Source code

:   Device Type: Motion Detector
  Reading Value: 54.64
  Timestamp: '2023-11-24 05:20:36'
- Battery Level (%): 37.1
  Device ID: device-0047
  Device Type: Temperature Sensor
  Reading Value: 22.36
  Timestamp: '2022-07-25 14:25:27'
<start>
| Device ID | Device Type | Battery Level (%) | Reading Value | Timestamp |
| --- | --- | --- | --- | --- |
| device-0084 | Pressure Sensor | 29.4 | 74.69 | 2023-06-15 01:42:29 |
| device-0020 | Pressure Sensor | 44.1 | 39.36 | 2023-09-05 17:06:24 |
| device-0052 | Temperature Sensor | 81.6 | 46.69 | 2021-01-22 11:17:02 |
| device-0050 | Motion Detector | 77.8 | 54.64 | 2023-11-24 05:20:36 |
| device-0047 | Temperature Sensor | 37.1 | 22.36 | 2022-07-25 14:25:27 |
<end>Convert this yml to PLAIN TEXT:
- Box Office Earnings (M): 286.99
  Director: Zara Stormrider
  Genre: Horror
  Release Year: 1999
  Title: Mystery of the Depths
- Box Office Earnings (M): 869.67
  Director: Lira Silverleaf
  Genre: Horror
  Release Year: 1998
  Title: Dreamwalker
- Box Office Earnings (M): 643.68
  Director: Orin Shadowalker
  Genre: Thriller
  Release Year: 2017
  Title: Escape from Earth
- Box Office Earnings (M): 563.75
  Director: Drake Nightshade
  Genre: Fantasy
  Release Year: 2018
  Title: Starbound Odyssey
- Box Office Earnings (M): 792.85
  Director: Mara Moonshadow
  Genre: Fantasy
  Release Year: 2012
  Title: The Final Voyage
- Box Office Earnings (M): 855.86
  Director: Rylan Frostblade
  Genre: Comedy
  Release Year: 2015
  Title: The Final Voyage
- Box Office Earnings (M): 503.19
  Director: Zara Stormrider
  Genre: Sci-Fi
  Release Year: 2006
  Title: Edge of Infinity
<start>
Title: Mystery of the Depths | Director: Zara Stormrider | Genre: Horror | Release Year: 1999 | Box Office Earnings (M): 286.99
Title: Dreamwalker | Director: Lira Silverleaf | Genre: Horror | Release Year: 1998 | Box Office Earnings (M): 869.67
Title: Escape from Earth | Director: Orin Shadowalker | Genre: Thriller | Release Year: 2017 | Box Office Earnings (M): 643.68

Task brief: Only the lines from the first line of the records through the line containing "2023-09-05 17:06:24 |" should be repeated, exactly as they appear.

Answer section:
Source code

:   Device Type: Motion Detector
  Reading Value: 54.64
  Timestamp: '2023-11-24 05:20:36'
- Battery Level (%): 37.1
  Device ID: device-0047
  Device Type: Temperature Sensor
  Reading Value: 22.36
  Timestamp: '2022-07-25 14:25:27'
<start>
| Device ID | Device Type | Battery Level (%) | Reading Value | Timestamp |
| --- | --- | --- | --- | --- |
| device-0084 | Pressure Sensor | 29.4 | 74.69 | 2023-06-15 01:42:29 |
| device-0020 | Pressure Sensor | 44.1 | 39.36 | 2023-09-05 17:06:24 |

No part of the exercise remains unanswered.